CSc 221 Spring 2007 Homework 2

Computer Science 221: Software Design Lab

Fall 2005

Professor McCracken

Homework 2, due before the beginning of class Tuesday, February 27, 2007

Modify your HW1 solution to do the following additional things:

  1. Add labels and textfields for seven additional items: phone number, street address, city, and state, and three groups of digits of the Social Security Number. Error checking should be done using regular expressions wherever possible. That’s seven textfields and five labels, since the three textfields of the Social Security Number require only one label.
    1. The phone number must be ten digits, and may be in either the 2223334444 form, or 222-333-4444. You need not give instructions; most people will do the second form, I think. Accept either, without comment. Reject any entry has any non-numeric character except the hyphen. Further, the first digit in the first group (222) cannot be zero or one, and first digit in the second group (333) cannot be zero.
    2. The city may be from one to four words; the state must be one or two words. (There is no need to check whether the state supplied really exists.) (There is at least one four-word city name: North Salt Lake City, Utah.)
    3. Read the street address as a string (just like the others) and do no error checking on it.
    4. Provide three smaller textboxes for the digits of the Social Security Number. Set up your program so that after the user types three digits into the first box, the cursor moves to the second box; after the user types two digits into the second box, the cursor moves to the third box. This will require action listeners. Try to put these three boxes on one line.
    5. Make sure that the Social Security number has correct format: three digits, then two digits, then four digits. Optional, no extra credit: after the user types three digits into the first box, move the cursor to the second box; after the user types two digits into the second box, move the cursor to the third box. There is no place to move the cursor after the third textfield, so leave it there.
    6. Remove the requirement (in HW1) that the user press Enter after every textfield entry, which is totally unrealistic. If the user does press Enter, move the cursor to the next field (except for the last group of the Social Security Number). If the user presses Tab, move to the next field. Data will be read only when the user clicks on Submit.
  2. Add a Submit button. When pressed, your program reads the data from the ten text fields, doing the required checking on each. Errors still go to the console. When all are correct, print “Thank you.” NOTE: this does mean that the user may hit Enter after each field or not. Your program should react correctly either way. And, either way, don’t report errors until the user clicks on Submit.
  3. If there are errors, provide helpful but brief notifications. Do NOT remove the erroneous entry, but change the text entry to red. When correct data is entered, change back to black.
  1. All fields need action listeners, except for the last Social Security Number box. This is going to get repetitive. Perhaps we’ll figure out some way (later in the semester) to build a “factory” that writes such code; this is such a common pattern that it is recognized as a
    standard Design Pattern.  Process everything in response to a click of the Submit button. Then print the information in the appropriate choice shown in these examples.

 

Daniel D. McCracken

123-45-6789

160 Cabrini Blvd. Apt. 136

North Salt Lake City, Utah 84054

212-568-6432

 or

 Daniel McCracken

123-45-6789

160 Cabrini Blvd. Apt. 136

Saint Louis Obispo, CA 93401

2125685381

 

Note that you supply the period after the middle initial, and that if the user does not enter a middle initial there should not be any blanks where that would have been. Note also that you do no error checking on the city and state. (“Saint Louis” in the sample output should be “San Luis.”)

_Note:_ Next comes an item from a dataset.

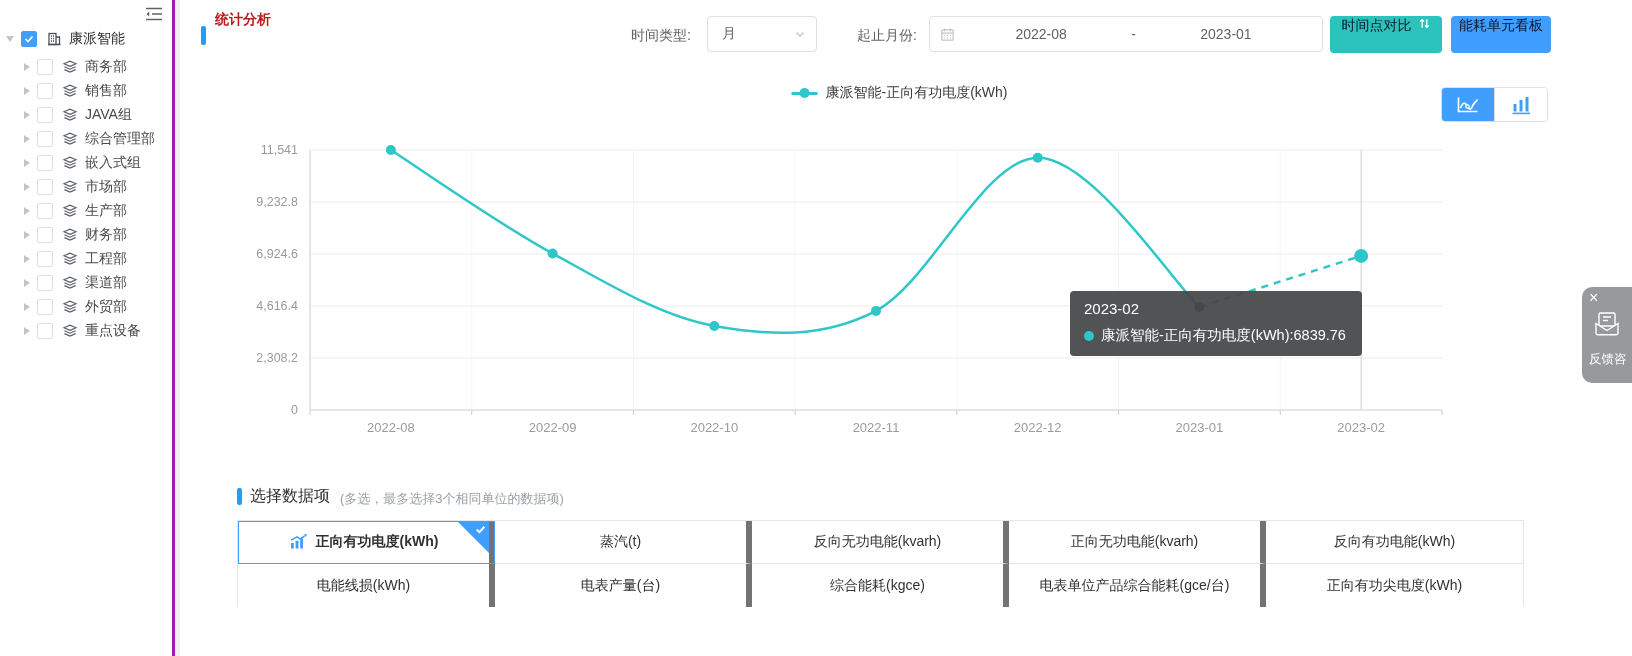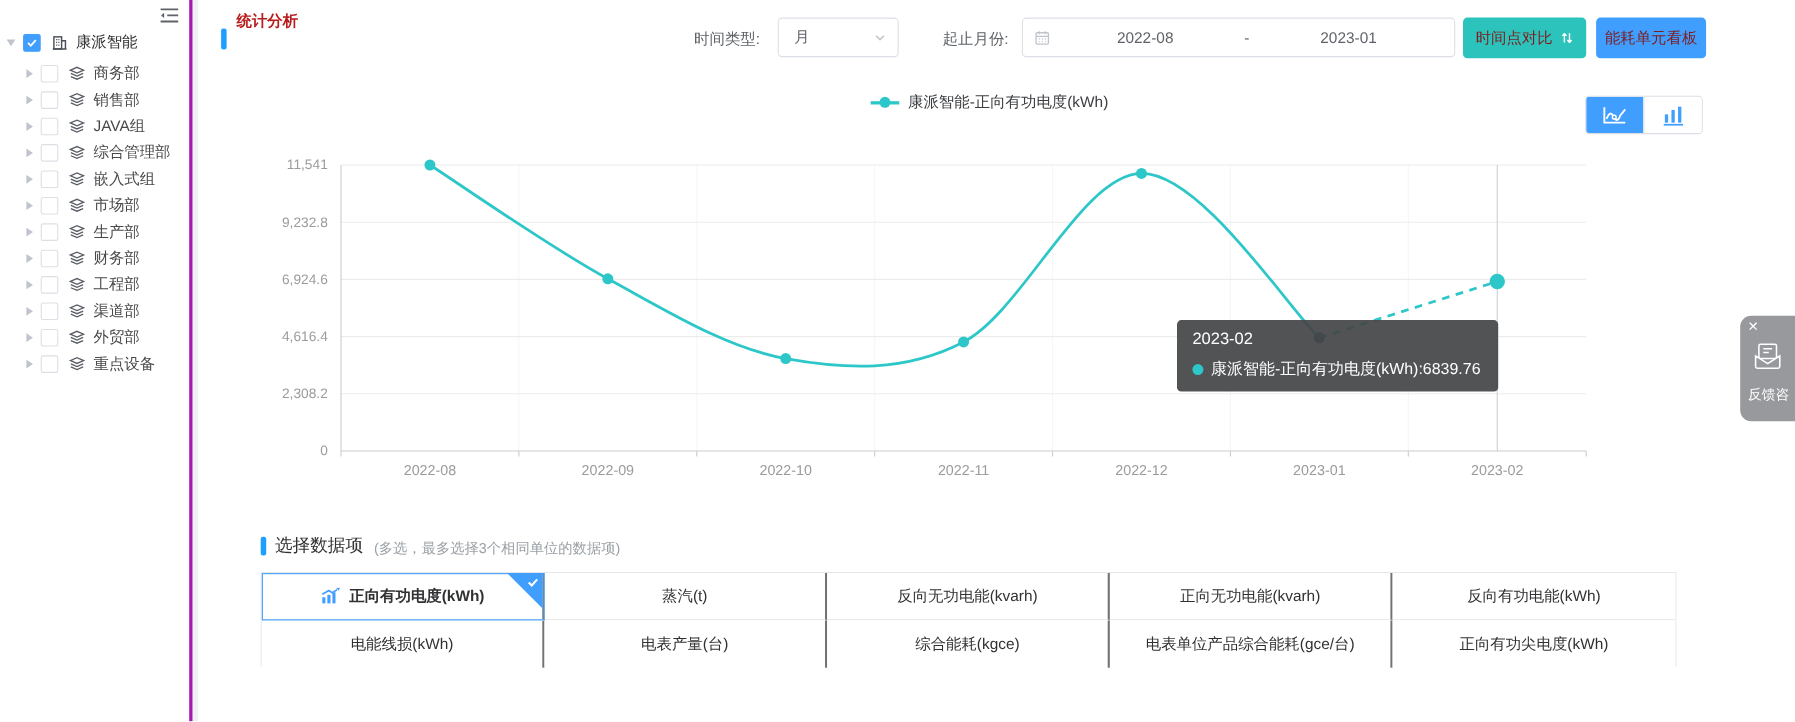"时间点对比" .btn { align-items: center -> none; color: #7f1d1d -> #0f172a }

The presence of the middle initial is still optional. If present, print it as a capital letter, regardless of how the user entered it. The method toUpperCase() can be applied to a string.

The checking of the ZIP code, the telephone number, the city, and the state should all be done using regular expressions and the Java match method. Regular expressions are very powerful; everybody using a computer at your level has to know them. See page pp 1378ff in the sixth edition and pp 543ff in the fifth edition. Or Google for a tutorial. (Checking the street address would be horribly complicated; don’t touch that. There are a gadzillion legitimate variations.) Make sure that all characters in the Social Security Number are digits.

Feel very free to use Refactor/Rename to improve the understandability of variable names.

But please do not get excited about the exact format of the output. If this were a course in website usability, we’d worry about a lot of things. But we’d also have the knowledge of how to use layout managers, etc. (Which we will do later.) Let’s learn what we can by finishing this assignment, and move on to other things. There is so much interesting and useful stuff to choose from, and only 14 weeks in the semester!